2. Sampling: Stratified cluster sampling was used to identify households based on health facility catchment areas. The inclusion criteria were women aged 18-49 who had delivered a baby within 12 months prior to the survey. A total of 448 women were interviewed in each group (intervention and control).

3. Intervention and Control Groups: The intervention was implemented in six sub-counties, while the remaining four sub-counties served as controls. Matching was used to select eight health facilities in each group based on ownership, level, type, and service provision characteristics.

4. Data Collection: Household surveys were conducted at baseline and end-line using questionnaires that were developed by adapting the demographic and health survey questionnaires. The questionnaires assessed variables related to access, utilization, and quality of maternal and neonatal health services.

5. Variables: The variables collected during the surveys were grouped into five domains: mother’s potential access, mother’s actual access, baby’s actual access, quality of care received by the mother, and quality of care received by the baby. These variables were assessed using binary (yes/no) responses.

6. Data Analysis: Chi-square and Fisher’s exact tests were used to analyze the data. The outcomes in the intervention and control groups were compared to determine the impact of the intervention on improving access to maternal health.

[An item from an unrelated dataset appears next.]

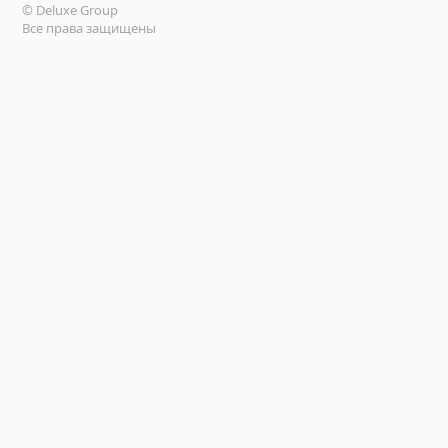
© Deluxe Group
Все права защищены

7. Ethical Considerations: Study participants provided written assent to participate, and the study protocols were reviewed and approved by Nairobi University and Kenyatta National Hospital Ethics Review Boards.

It is important to note that the study design was specific to the context of Bungoma County, Kenya, and the findings may not be generalizable to other settings. However, the methodology provides a framework for evaluating the impact of health systems strengthening interventions on improving access to maternal health.